Signing your farm up for the new farm bill will take a team effort involving you and your landowners.
The way the law is written, any changes in program bases or yields must be approved and signed-off on by all landowners, and the final deadline to make these selections is April 1, 2003. For all practical purposes, however, those decisions are being made now as growers sign up their farms for the 2002 and 2003 crop seasons.
“I encourage you to meet with your landowners to discuss this, and let them make the determination. Some of the situations seem pretty cut and dry; still, let your landowners make the decision,” advises Robin Richardson, Farm Service Agency county director for Sunflower County, Miss.
While a lot of landowners will be right knee deep in the middle of this and will be ready to make these decisions, some won't have a clue and they are going to be looking to you for guidance,” he says.
“If you think you don't want to update bases so there's nothing you have to do, that's wrong.
“You have to start from the word go on this process. You have to work with your landowners to make a decision. Even if you've never planted soybeans, and you're going to keep the exact same basis, the landowner still has to make that decision and sign off on it.”
Updating program bases on multiple-ownership farms may also affect some landowners differently than it does others. “You can't just look at the farm as a whole and say, ‘I'm a whole lot better off not updating basis, and just adding soybeans.’ You may have one owner in there who had cotton planted on his tract for four years and never had any cotton base before. That owner may want to update crop bases,” Richardson says.
In the event that landowners cannot agree on base and yield election, 2002 reconstitutions are authorized by the 2002 farm bill.

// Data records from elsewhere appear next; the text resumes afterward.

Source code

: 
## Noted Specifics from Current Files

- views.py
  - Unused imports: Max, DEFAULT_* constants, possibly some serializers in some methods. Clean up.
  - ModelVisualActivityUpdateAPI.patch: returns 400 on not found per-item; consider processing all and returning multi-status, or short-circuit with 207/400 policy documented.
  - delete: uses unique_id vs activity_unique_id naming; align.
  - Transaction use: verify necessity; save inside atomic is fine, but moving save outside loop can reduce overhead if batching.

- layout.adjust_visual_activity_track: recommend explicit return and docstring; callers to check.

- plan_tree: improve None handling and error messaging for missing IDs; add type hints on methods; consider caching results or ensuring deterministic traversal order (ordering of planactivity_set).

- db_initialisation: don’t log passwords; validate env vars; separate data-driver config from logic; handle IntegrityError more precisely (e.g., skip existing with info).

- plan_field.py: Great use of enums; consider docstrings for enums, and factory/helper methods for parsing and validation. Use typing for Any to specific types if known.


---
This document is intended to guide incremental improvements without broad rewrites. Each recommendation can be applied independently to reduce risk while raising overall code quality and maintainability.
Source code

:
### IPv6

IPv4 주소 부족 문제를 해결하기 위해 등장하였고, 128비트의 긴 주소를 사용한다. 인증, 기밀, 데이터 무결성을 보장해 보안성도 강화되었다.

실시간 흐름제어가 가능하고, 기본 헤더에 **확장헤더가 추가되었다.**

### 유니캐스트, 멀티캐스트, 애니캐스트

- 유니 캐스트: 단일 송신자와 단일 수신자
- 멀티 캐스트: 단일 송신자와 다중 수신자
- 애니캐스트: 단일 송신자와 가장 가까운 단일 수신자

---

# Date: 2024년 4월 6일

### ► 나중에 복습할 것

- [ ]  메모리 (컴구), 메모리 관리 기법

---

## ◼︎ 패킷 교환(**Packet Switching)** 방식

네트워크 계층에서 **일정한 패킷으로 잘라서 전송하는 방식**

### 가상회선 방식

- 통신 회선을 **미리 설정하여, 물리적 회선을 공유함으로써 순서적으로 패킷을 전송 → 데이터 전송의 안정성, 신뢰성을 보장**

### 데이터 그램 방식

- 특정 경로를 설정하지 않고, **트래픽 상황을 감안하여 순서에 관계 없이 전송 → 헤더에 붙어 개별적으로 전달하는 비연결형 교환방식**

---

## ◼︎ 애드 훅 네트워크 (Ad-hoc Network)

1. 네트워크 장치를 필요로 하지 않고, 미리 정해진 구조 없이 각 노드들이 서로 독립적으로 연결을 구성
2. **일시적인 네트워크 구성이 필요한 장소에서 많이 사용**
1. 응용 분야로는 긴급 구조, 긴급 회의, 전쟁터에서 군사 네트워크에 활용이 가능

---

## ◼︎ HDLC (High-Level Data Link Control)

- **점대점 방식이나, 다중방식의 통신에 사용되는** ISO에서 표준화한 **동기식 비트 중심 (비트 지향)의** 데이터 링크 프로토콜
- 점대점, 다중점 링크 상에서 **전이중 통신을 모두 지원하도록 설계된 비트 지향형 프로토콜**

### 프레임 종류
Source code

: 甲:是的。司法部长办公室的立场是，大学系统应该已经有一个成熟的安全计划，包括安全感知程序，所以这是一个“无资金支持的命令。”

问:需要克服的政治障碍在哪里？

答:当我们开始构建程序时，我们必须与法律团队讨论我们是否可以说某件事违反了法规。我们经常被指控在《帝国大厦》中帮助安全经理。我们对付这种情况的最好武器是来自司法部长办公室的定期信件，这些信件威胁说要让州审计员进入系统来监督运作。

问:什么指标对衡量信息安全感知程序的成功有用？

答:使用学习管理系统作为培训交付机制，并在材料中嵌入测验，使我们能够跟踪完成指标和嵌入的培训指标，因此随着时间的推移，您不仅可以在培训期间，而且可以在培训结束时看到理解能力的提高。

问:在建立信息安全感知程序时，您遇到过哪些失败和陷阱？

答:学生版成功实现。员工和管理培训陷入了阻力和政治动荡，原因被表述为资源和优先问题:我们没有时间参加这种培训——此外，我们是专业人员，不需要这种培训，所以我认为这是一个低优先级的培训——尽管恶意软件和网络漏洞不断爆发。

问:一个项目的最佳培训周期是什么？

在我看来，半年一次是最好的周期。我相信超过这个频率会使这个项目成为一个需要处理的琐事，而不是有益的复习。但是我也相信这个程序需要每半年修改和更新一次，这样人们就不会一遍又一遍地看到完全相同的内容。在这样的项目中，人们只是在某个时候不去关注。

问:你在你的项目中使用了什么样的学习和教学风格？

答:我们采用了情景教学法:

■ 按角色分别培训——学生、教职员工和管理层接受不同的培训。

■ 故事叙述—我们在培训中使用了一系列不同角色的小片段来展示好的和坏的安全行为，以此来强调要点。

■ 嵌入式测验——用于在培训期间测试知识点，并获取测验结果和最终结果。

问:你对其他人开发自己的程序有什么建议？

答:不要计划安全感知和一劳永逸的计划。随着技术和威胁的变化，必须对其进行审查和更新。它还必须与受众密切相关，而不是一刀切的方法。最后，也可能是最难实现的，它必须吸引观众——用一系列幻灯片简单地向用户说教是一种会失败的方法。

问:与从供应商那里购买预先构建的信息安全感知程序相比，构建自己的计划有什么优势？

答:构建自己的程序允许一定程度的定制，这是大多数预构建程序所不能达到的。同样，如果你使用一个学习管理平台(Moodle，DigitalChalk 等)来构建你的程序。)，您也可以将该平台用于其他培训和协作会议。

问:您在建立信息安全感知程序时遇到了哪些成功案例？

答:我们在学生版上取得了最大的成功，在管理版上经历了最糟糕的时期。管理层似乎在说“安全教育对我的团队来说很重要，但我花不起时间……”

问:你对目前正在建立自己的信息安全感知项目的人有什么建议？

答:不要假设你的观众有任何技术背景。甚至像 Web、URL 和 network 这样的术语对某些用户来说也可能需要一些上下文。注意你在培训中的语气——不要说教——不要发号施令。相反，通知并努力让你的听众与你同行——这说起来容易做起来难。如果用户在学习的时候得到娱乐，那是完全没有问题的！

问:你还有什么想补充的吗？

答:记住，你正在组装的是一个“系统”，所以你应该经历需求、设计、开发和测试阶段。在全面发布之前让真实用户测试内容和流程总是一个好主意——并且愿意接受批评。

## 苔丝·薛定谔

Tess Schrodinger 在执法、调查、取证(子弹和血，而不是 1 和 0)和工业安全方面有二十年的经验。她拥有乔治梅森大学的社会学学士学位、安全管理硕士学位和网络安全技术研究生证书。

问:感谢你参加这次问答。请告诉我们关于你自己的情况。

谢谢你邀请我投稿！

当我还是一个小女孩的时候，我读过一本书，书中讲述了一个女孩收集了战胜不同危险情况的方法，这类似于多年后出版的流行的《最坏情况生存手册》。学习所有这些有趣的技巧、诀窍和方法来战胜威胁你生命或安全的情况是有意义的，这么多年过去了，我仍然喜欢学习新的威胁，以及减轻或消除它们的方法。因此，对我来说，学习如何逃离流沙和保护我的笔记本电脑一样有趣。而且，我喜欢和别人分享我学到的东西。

However, it's not a simple process to do so, and both the owner of the affected tract of land and the farm operator must request the reconstitution. If you can't make a decision on the farm because one owner doesn't agree to it, unless you and that owner file the request to reconstitute, it's not going to reconstitute.
According to Farm Service Agency officials, requested farm reconstitutions will be split down to the owner level based on the owners that existed as of Oct. 1, 2002, using the default method to split out crop bases. Farm combinations are not allowed. “The push from Washington, D.C., right now is to go to single-ownership farms,” Richardson says.
Once a reconstitution request is approved, the producer must refund 2002 program payments and receivables will be established. Then once the reconstitution is completed, the landowners will make their base selections, the farm will be signed back up, and full program payments under the 2002 farm bill will be made. “In essence, you are getting the same payment when all is said and done,” Richardson says.
Multiple-producer farms could be adversely affected by performing a reconstitution, he says. “In farms where one entity is farming one crop, and one entity is farming another, we'll have to split them out. We can't split them the way the crops were actually worked on the farm. If you do this, you had better be careful because it could have an effect on the payments that were previously earned on the farm.”
In those cases where multiple landowners cannot agree to a program update method and do not request a farm reconstitution by April 1, 2003, that farm will retain its current bases and any eligible oilseeds will be added. “If you have a farm that nobody can reach an agreement on, you're not going to do anything with it and come April 1, 2003, we're going to default it to option two and then you'll have the opportunity to sign it up,” Richardson says.
For those producers interested in obtaining a power of attorney for a landowner, Richardson cautions, “The one-time decision that is made here before April 1 is a decision that is going to carry forward for the six years of this farm bill. It's also going to apply to any farm bill that is passed subsequent to this program. You are making a decision on behalf of the landowner, and if somewhere down the line something changes that adversely affects that farm, I wouldn't necessary want to be in your shoes.”